Il nous importe donc, de mettre rapidement fin à cette situation qui fait de l’Assemblée nationale une façade cosmétique de la démocratie au lieu d’une institution légitime et véritablement représentative des populations togolaises.

Liberté : M. le Président, que pensez-vous de l’information selon laquelle le gouvernement vient d’attribuer l’organisation de l’état civil du Togo au groupe ZETES ?

J’ai lu dans des journaux et sur des sites web cette information qui me paraît plutôt surprenante en raison des piètres performances de ce groupe qui a été à plusieurs reprises, dans l’incapacité de fournir à notre pays, un fichier électoral fiable. Plus graves, de fortes présomptions de fraudes et de complicité de fraudes pèsent sur ce groupe à qui le gouvernement togolais a attribué en toute opacité des marchés de gré à gré pour la confection d’un fichier électoral et la révision des listes électorales.

Au cas où le projet se confirme, l’ANC s’y opposera fermement et mobilisera les populations pour empêcher sa réalisation par ZETES.
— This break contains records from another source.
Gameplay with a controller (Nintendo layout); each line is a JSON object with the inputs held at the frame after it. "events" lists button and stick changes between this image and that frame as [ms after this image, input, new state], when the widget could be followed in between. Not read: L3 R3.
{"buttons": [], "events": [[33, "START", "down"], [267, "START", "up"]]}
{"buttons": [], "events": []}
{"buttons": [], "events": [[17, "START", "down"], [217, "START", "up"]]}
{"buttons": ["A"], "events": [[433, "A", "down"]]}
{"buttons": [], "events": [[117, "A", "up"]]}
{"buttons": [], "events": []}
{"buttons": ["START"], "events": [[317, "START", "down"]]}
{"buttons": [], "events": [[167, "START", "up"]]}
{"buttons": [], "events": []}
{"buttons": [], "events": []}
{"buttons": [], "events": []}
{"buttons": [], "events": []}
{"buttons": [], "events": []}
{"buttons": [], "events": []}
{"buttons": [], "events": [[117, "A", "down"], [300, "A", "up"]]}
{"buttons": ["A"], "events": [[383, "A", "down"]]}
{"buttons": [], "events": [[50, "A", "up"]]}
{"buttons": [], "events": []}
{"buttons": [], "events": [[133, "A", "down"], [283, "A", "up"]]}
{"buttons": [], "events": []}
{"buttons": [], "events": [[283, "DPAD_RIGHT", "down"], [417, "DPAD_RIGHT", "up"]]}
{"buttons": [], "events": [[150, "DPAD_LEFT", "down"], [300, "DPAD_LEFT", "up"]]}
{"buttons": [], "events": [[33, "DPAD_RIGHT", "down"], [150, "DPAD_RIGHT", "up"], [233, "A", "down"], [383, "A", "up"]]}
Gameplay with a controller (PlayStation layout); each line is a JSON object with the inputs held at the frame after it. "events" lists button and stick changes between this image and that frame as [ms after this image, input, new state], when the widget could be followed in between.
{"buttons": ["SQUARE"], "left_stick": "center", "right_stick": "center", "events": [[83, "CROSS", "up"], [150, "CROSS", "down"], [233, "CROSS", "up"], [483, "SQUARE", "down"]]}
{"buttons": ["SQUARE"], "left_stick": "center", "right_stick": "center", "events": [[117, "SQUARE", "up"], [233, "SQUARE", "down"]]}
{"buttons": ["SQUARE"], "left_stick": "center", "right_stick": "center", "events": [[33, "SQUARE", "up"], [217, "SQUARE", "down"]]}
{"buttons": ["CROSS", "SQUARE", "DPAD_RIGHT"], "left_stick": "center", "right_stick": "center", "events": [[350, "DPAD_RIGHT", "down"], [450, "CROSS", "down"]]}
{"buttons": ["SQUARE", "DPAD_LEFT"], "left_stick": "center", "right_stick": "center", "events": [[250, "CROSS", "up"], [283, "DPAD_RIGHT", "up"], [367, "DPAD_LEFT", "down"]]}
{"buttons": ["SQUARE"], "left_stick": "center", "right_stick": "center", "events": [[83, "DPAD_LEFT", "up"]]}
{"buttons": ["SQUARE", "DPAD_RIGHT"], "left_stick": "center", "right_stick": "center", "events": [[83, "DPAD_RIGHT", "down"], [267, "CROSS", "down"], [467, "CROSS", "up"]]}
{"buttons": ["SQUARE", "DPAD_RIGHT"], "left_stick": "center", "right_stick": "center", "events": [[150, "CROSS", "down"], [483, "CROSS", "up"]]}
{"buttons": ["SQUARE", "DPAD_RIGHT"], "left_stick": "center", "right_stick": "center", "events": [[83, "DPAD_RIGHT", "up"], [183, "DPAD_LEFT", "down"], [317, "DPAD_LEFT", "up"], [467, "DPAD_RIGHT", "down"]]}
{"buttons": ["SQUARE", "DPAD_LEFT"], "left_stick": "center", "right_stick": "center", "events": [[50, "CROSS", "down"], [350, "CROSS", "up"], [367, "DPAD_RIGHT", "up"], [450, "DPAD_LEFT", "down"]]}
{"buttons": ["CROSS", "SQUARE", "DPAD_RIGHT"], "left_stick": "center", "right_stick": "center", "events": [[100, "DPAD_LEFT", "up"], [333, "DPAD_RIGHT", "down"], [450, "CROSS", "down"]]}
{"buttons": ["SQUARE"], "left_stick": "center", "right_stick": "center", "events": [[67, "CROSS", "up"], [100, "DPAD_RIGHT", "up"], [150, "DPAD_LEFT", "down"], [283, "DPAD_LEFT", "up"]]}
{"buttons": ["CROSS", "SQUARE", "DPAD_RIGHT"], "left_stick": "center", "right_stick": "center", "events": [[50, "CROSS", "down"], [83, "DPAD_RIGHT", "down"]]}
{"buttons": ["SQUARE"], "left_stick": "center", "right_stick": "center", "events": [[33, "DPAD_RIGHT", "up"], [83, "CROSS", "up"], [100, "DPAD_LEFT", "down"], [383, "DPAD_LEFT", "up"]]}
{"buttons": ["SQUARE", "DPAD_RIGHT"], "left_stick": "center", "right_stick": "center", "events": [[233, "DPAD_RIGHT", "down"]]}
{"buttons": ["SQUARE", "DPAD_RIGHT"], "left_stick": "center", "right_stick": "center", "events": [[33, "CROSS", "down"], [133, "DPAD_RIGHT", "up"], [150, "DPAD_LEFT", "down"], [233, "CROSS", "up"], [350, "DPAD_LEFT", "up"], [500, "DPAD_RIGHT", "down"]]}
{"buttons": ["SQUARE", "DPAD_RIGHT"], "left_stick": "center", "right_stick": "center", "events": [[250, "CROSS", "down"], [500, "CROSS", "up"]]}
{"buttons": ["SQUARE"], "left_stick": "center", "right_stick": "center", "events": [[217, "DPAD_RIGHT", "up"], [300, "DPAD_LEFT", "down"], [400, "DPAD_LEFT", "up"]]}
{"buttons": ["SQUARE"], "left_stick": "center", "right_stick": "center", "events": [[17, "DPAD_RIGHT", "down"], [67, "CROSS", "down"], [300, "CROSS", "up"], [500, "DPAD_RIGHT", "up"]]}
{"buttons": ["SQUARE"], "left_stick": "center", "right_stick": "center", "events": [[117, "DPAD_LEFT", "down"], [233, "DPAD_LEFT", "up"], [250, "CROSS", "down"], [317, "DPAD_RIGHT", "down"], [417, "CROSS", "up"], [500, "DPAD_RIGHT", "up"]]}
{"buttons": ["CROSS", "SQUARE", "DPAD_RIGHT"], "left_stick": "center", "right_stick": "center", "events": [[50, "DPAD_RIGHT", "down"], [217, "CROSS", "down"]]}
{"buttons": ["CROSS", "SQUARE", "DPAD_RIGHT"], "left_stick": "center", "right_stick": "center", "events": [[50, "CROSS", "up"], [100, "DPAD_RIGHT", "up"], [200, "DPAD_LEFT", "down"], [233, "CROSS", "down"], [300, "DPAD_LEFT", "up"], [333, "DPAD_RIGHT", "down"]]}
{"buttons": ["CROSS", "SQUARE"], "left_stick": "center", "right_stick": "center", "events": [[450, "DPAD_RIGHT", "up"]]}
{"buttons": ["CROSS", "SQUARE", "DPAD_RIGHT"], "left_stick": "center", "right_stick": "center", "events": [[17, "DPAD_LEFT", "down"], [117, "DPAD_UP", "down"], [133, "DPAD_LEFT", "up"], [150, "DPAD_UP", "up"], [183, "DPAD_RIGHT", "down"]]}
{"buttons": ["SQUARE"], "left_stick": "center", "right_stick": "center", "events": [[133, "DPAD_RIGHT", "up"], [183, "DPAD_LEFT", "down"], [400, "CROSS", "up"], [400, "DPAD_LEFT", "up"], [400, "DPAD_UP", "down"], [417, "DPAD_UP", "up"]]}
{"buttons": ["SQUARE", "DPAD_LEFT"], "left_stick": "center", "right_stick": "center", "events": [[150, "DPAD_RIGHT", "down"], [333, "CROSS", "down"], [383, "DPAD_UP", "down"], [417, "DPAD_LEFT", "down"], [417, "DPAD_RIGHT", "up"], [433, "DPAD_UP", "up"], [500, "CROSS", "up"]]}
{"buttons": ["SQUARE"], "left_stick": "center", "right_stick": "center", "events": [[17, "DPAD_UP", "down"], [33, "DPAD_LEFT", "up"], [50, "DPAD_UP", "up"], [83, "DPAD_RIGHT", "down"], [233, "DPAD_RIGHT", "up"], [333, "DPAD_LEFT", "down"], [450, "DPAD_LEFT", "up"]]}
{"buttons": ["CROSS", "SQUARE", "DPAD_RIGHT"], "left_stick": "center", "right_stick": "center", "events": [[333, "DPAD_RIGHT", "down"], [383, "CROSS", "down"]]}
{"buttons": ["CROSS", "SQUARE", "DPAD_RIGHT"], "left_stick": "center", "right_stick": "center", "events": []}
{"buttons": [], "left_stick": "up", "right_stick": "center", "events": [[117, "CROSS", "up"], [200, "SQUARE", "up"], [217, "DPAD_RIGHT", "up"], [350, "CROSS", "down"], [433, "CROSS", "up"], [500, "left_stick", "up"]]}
Du reste, ma plainte déposée en mars 2015 contre ce groupe pour faux en informatique et usage de faux, est toujours pendante devant les tribunaux à Bruxelles en Belgique.

Liberté : M. le Président, vous êtes un des hommes politiques togolais qui sillonnent régulièrement notre pays et qui sont donc en contact permanent avec les populations. Pouvez-vous nous dire aujourd’hui quel est le prix de certaines de nos denrées de première nécessité, notamment le maïs ?

Vous voulez peut-être apprécier ma connaissance du quotidien de mes compatriotes ?

Eh bien, sachez que je m’informe régulièrement de l’évolution des prix des produits de première nécessité lors de mes nombreuses tournées dans les marchés de Lomé et ses environs ainsi que ceux de l’intérieur du pays. De plus, chaque fois que l’occasion me le permet, j’accompagne mon épouse faire les courses pour la maison.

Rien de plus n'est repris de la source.